#### INFORMATION SUPPLIED:
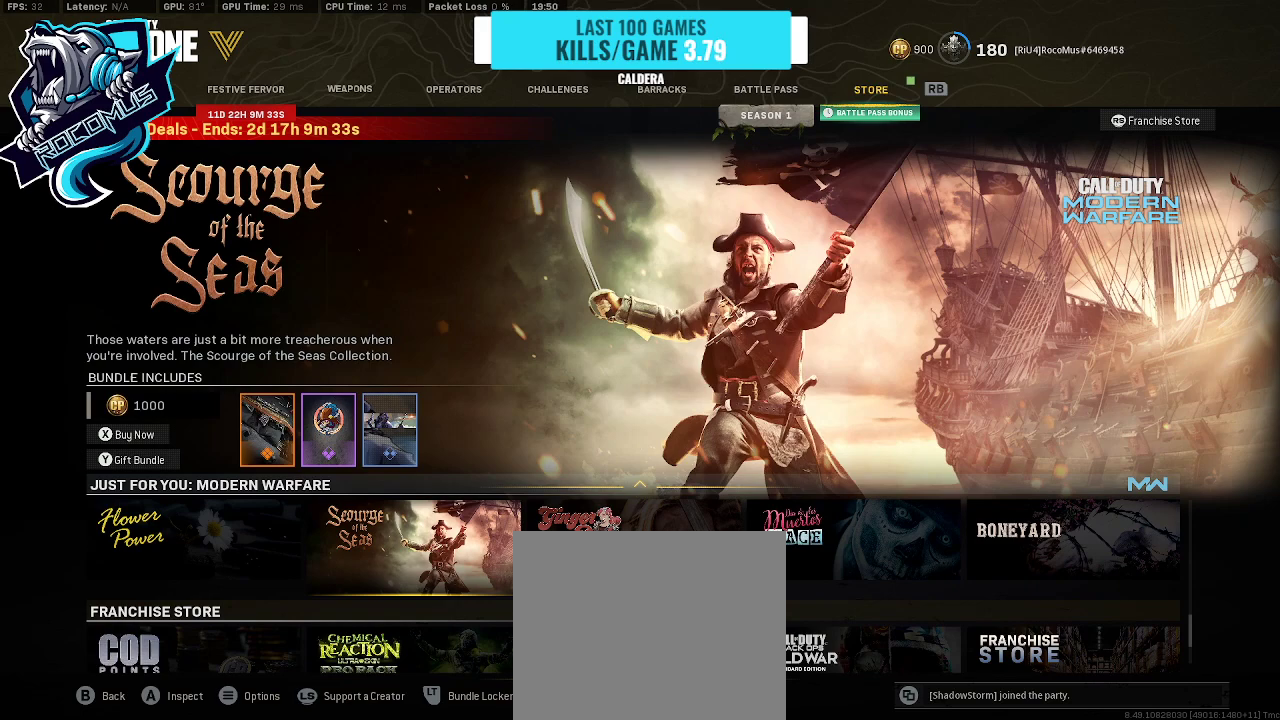
{"buttons": [], "left_stick": "center", "right_stick": "center", "events": [[233, "DPAD_UP", "down"], [433, "DPAD_UP", "up"]]}
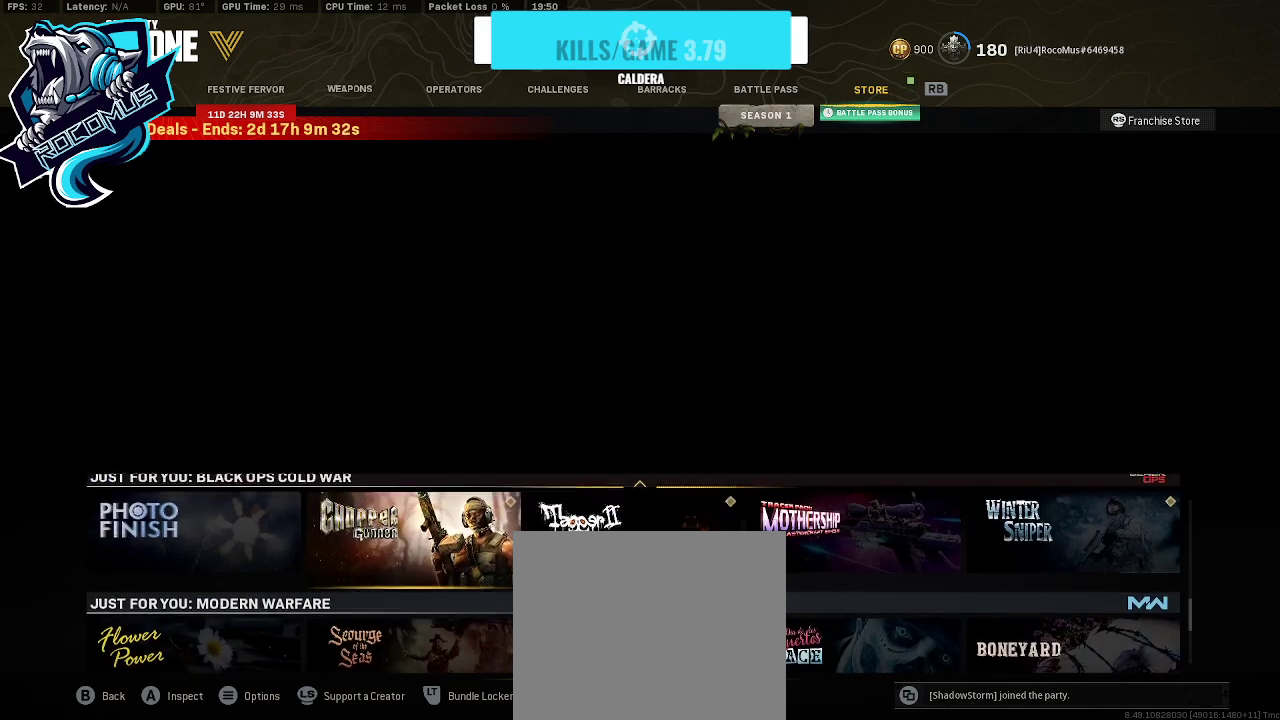
{"buttons": ["CROSS"], "left_stick": "center", "right_stick": "center", "events": [[133, "DPAD_DOWN", "down"], [267, "DPAD_DOWN", "up"], [400, "CROSS", "down"]]}
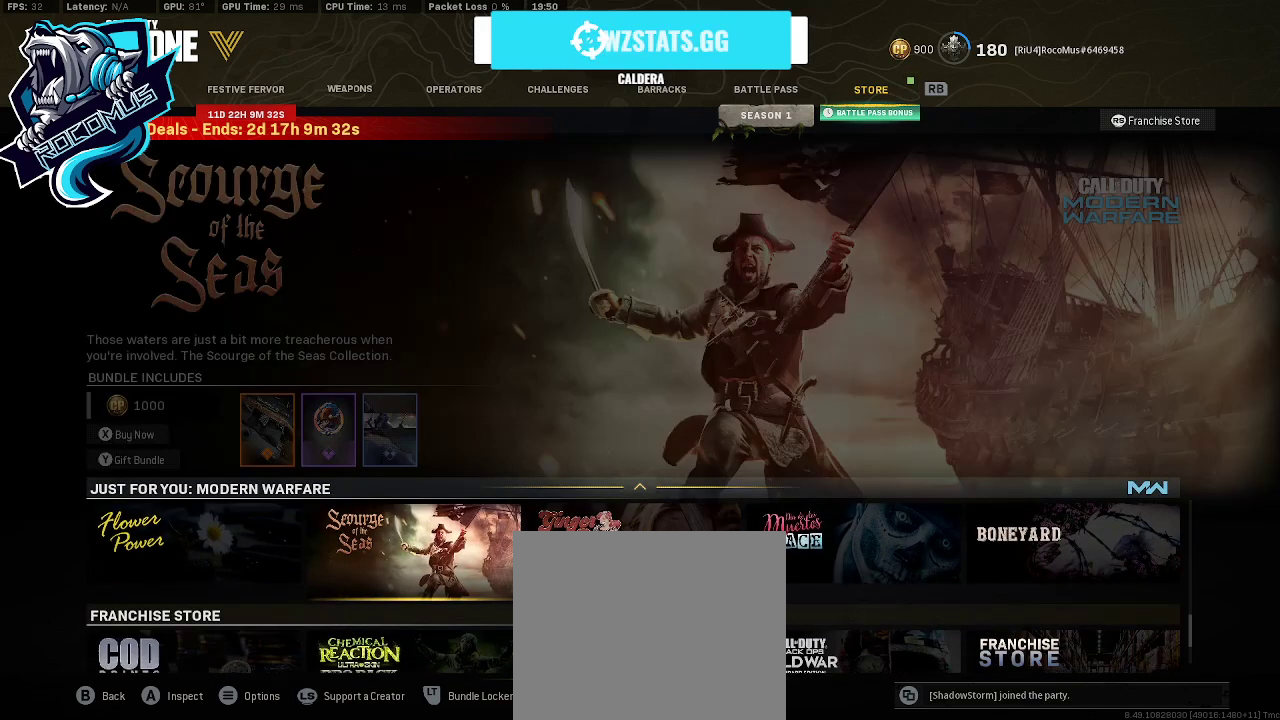
{"buttons": [], "left_stick": "center", "right_stick": "center", "events": [[33, "CROSS", "up"]]}
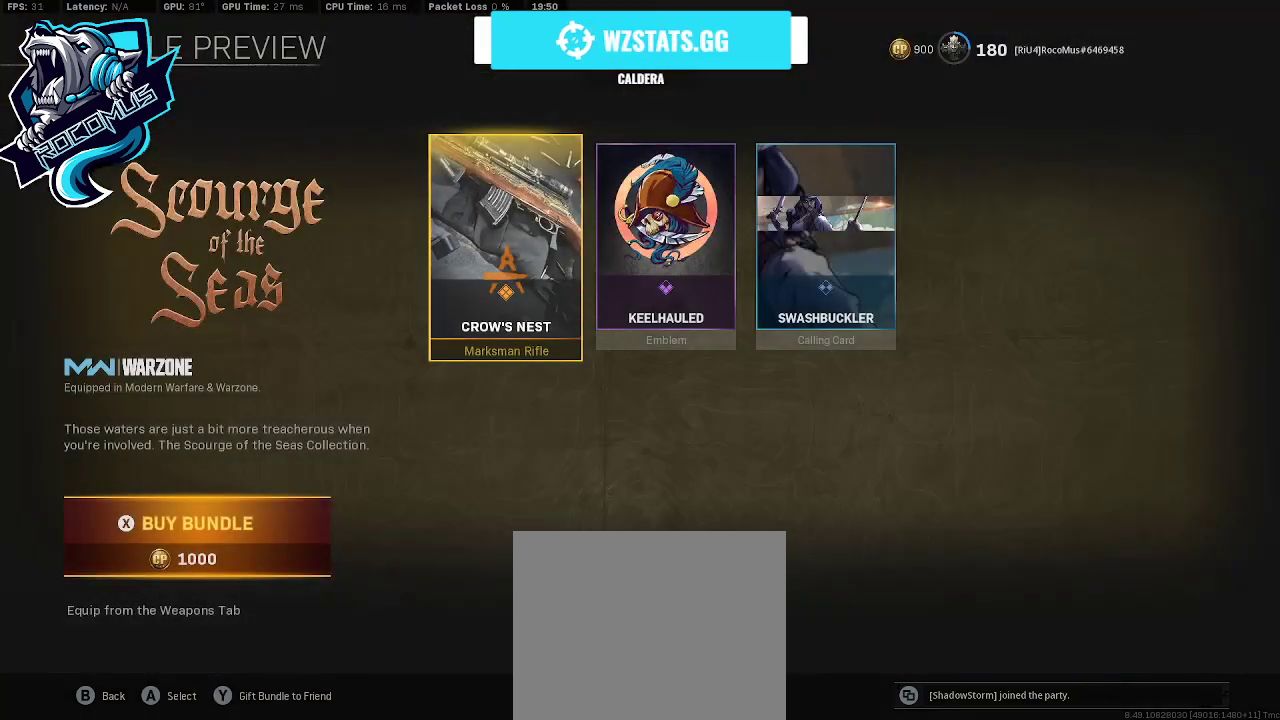
{"buttons": [], "left_stick": "center", "right_stick": "center", "events": [[133, "CROSS", "down"], [333, "CROSS", "up"]]}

#### WHAT IS NEEDED:
Pictures included in the data should be dropped; everything else must be repeated exactly.

#### OUTPUT BELOW:
{"buttons": [], "left_stick": "center", "right_stick": "center", "events": [[233, "DPAD_UP", "down"], [433, "DPAD_UP", "up"]]}
{"buttons": ["CROSS"], "left_stick": "center", "right_stick": "center", "events": [[133, "DPAD_DOWN", "down"], [267, "DPAD_DOWN", "up"], [400, "CROSS", "down"]]}
{"buttons": [], "left_stick": "center", "right_stick": "center", "events": [[33, "CROSS", "up"]]}
{"buttons": [], "left_stick": "center", "right_stick": "center", "events": [[133, "CROSS", "down"], [333, "CROSS", "up"]]}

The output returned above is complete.